WHAT TO PRODUCE: Repeat the part of the text on the film 300 between "300, on the" and "Greek oral storytelling.", inclusive, without changing a word.

[[ TEXT EXCERPT, beginning ]]

300, on the surface, is a muscled up, no nonsense, punch you in the nose, energy filled, masculine head-trip. But the movie is based on Greek history and as such it borrows from the heart and learning that was so important in Greek oral storytelling.
So there is real depth to a seemingly shallow and muscle-bound story. The fighting and killing are blended with heroism and sacrifice, the sex and politics teach us about desire and greed, the grotesque and evil mask lessons about isolation and power. 300 uses the story in the same way the Greeks did, the producers just told it with a high budget Hollywood film rather than a dude speaking to a large crowd.
The depth in this action film can’t be embodied any better than in the hunchbacked frame of the goat farmer, Ephialtes of Trachis, who betrayed the Greek army to the Persians by showing the Persians a path that lead to the rear of the Spartan army. Ephialtes is cloaked in history and has changed over time and is now too poetic to be true. 300 adds to the mythology, making him a sympathetic hunchback, a throwaway child from Sparta who escaped infanticide only because his parents fled the city, unable to fulfill his dream of becoming a Spartan warrior because of his imperfections.
The backstory works well and creates powerful contrasts between Leonidas and Ephialtes during their conversation on the mountainside. Leonidas is a specimen, the best of the best in physique and skill. Ephialtes is a grotesque monster, crippled and hideous in ability and form. Leonidas is compassionate and understanding of the hunchback who begs to become a part of the Spartan army. He feels no revulsion, unlike his captain, and does not belittle the clearly inferior farmer. As he asks Ephialtes to raise his shield and observes his pathetic attempt to lift it to proper height, he does not chastise or rub salt in the wound. He explains, kindly, how a phalanx works, and how a unit is only as strong as the individual member. He even pats him on his back, breaking the separation his captain would like him to maintain, and apologizes that not all men could be soldiers.

[[ TEXT EXCERPT, end ]]
[[ SOURCE INFORMATION, beginning ]]

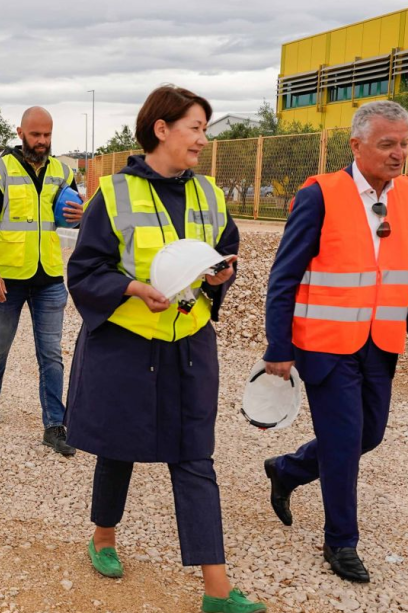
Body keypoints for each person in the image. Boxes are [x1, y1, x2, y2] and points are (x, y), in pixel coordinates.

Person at [65, 85, 264, 613]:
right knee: (118, 446)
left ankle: (216, 591)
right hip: (127, 345)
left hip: (190, 343)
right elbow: (83, 272)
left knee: (194, 455)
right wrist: (132, 288)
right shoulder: (112, 195)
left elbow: (227, 253)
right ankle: (103, 538)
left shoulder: (211, 195)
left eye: (203, 128)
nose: (202, 138)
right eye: (195, 128)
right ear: (161, 129)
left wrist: (223, 276)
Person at [261, 99, 408, 583]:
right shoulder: (320, 194)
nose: (398, 153)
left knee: (369, 435)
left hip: (380, 343)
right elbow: (284, 276)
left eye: (404, 143)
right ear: (357, 145)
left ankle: (289, 470)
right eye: (387, 144)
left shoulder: (406, 195)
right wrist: (278, 346)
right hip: (325, 344)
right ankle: (341, 542)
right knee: (342, 442)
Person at [0, 106, 82, 455]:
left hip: (49, 277)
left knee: (51, 353)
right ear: (21, 133)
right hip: (8, 278)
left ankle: (54, 425)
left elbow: (70, 224)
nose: (43, 141)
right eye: (36, 135)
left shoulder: (63, 172)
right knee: (0, 343)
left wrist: (80, 217)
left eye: (47, 135)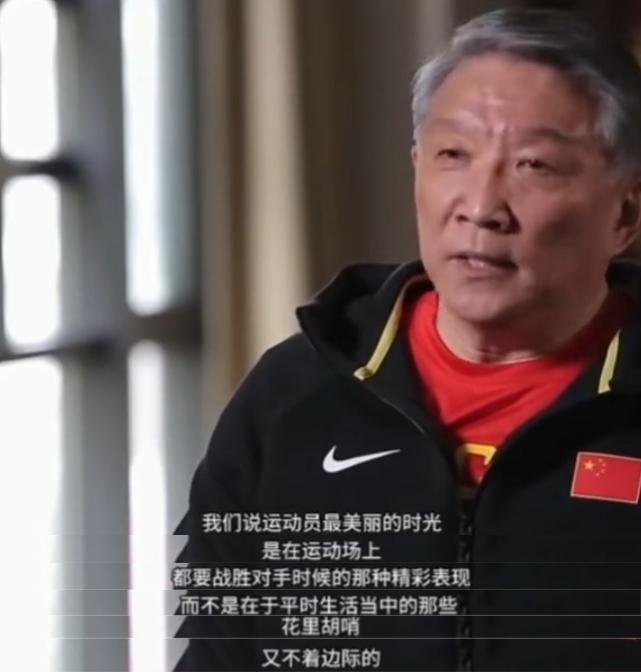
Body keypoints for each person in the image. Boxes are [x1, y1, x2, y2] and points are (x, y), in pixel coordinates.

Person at [175, 8, 641, 671]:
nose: (481, 207)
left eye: (534, 165)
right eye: (453, 156)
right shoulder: (292, 398)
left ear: (625, 210)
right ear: (417, 169)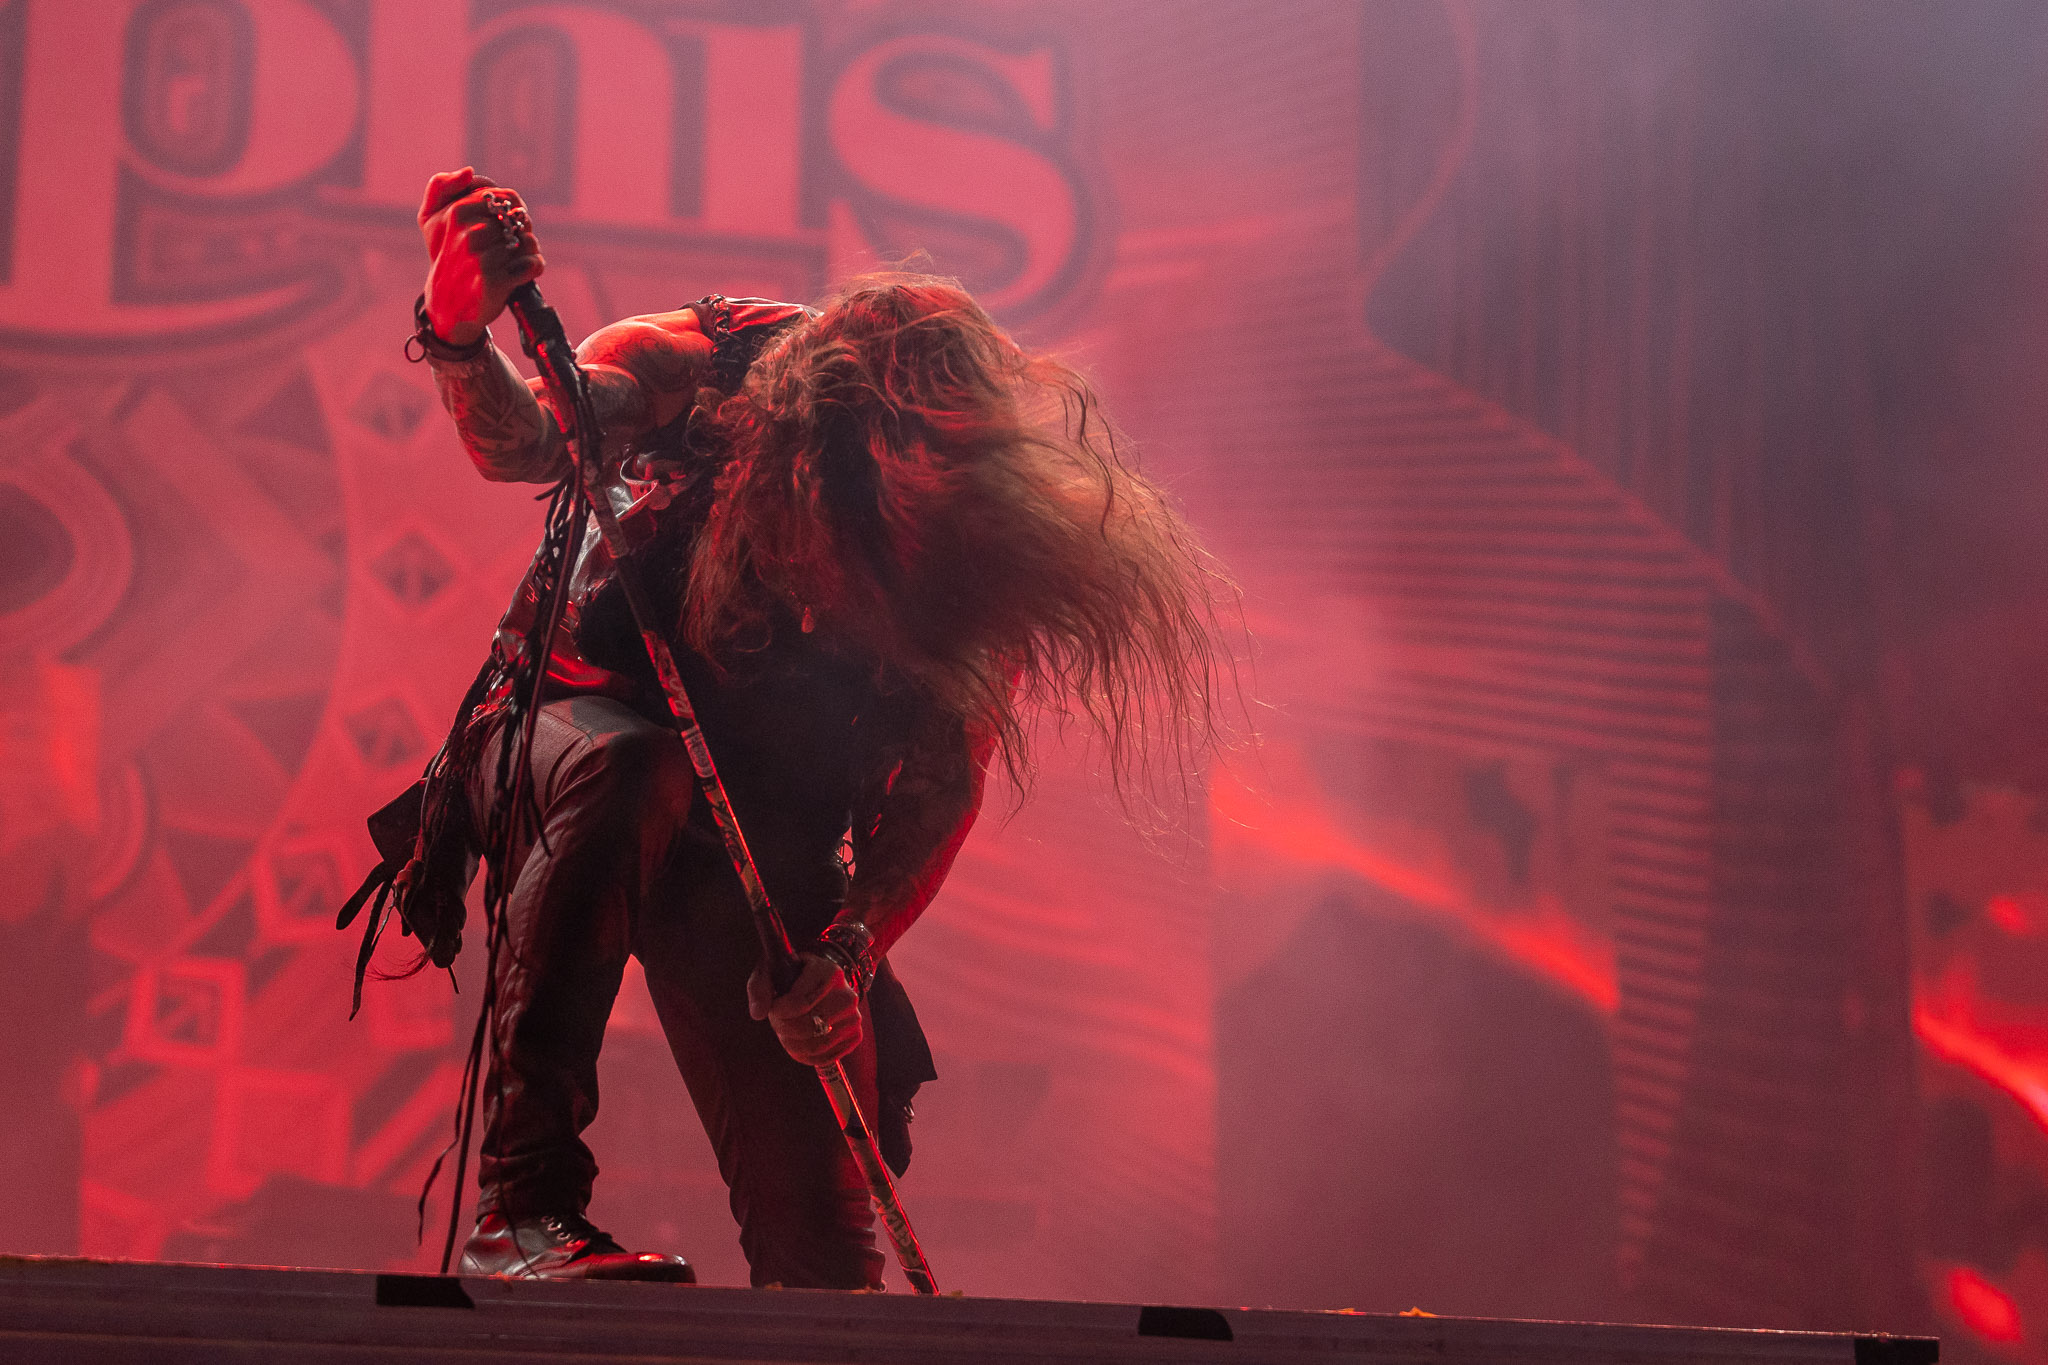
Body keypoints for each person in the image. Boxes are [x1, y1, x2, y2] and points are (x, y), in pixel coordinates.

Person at [398, 167, 1231, 1289]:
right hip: (563, 751)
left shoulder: (970, 553)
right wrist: (458, 334)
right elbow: (537, 440)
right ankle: (522, 1209)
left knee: (829, 1263)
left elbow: (937, 789)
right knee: (633, 767)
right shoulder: (694, 368)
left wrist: (847, 953)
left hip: (749, 835)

[[ SOURCE INFORMATION, end ]]

WRITTEN REPLY:
300, on the surface, is a muscled up, no nonsense, punch you in the nose, energy filled, masculine head-trip. But the movie is based on Greek history and as such it borrows from the heart and learning that was so important in Greek oral storytelling.